Lord Sumption explained that the primary test of whether distinct spaces under common occupation form a single hereditament is geographical, and is based on visual or cartographic unity. However, where adjoining houses in a terrace, or vertically contiguous units in an office block, do not intercommunicate and can be accessed only via other property that is not exclusively occupied by the ratepayer (such as a public street or the common parts of a building), this will be a strong indication that the premises are separate hereditaments. On the other hand, properties that are discontiguous, but which are nonetheless geographically linked, such as buildings in a university campus, may constitute one hereditament if the occupation of one part would be pointless without the other.

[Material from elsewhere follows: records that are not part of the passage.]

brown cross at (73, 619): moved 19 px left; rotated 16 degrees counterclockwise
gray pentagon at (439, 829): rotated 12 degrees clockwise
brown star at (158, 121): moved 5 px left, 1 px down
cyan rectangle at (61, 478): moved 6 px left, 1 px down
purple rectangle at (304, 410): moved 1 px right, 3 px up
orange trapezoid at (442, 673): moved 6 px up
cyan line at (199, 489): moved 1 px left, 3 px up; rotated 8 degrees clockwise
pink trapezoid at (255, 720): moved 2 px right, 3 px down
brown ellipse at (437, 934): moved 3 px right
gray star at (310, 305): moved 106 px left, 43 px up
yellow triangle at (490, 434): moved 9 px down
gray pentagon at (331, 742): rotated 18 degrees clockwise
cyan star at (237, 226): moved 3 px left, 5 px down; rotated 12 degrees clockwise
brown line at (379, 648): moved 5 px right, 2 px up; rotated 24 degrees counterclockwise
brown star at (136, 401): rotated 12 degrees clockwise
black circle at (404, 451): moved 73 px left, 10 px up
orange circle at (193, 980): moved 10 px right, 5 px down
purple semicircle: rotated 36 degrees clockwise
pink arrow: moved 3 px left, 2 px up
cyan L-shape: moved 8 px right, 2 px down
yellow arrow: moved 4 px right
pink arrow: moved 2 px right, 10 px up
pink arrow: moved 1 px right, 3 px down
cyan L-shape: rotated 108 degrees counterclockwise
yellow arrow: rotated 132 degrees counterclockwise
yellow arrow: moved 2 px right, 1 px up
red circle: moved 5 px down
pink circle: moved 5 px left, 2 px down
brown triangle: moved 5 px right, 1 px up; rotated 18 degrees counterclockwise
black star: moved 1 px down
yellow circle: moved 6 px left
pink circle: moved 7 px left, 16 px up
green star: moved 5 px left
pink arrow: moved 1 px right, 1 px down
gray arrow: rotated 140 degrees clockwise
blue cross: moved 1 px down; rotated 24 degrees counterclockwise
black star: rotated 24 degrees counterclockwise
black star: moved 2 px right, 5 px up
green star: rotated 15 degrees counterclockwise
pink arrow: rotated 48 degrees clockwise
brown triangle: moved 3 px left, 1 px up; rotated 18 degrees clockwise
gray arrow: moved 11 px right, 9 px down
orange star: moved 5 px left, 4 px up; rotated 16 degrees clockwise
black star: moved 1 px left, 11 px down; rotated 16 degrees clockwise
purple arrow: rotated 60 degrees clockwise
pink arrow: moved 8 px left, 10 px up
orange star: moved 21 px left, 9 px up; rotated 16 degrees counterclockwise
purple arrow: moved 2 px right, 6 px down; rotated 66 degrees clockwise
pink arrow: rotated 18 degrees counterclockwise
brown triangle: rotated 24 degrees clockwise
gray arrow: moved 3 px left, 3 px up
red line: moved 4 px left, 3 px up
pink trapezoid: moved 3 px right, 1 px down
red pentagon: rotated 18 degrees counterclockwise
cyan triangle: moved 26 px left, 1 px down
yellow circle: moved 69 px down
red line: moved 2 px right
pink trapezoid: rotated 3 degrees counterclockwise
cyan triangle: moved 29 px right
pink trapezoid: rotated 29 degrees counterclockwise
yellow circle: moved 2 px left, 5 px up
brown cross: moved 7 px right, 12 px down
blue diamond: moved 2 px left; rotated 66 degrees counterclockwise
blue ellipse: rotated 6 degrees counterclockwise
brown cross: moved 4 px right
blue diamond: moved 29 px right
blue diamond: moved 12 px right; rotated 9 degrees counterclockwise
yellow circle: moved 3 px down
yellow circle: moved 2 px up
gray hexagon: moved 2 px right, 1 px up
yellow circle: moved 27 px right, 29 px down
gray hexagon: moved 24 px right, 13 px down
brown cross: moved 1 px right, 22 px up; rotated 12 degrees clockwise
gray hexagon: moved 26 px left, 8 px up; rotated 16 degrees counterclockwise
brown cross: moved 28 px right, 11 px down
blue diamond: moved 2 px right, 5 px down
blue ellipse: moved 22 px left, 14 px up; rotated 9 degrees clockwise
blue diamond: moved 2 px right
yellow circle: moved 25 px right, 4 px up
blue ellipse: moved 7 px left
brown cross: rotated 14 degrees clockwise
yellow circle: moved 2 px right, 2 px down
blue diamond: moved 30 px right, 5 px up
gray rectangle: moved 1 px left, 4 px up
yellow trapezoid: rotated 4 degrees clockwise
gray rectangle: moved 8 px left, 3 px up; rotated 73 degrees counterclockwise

Two geographically distinct spaces may constitute a single hereditament where the use of the one is necessary to the effectual enjoyment of the other. This depends not on the business needs of the ratepayer, and the way in which it chooses to use premises, but on the objectively ascertainable character of the premises themselves. Lord Gill explained that this is to be determined by reference to the interdependence of the parts, whilst Lord Neuberger considered that if one property cannot sensibly be occupied or let, except together with other property, then the properties can properly be treated as a single hereditament. For example, a golf course or shipyard divided by a public road might constitute a single hereditament.
The ratepayer’s offices were separate heriditaments. In order to pass between the different floors, the ratepayer had to use the common parts of the building. This was no different, either geographically or functionally, from leaving a building that is exclusively occupied by the ratepayer, crossing land belonging to someone else, and entering another building used by the same occupier.
It is worth adding that Lord Neuberger and Lord Gill also took the view that, absent very unusual facts, two separate but contiguous self-contained floors in the same office building, would also constitute separate heriditaments. However, if such premises ceased to be self-contained, following the construction of an internal staircase, then the two hereditaments would be treated as having been converted into one larger hereditament.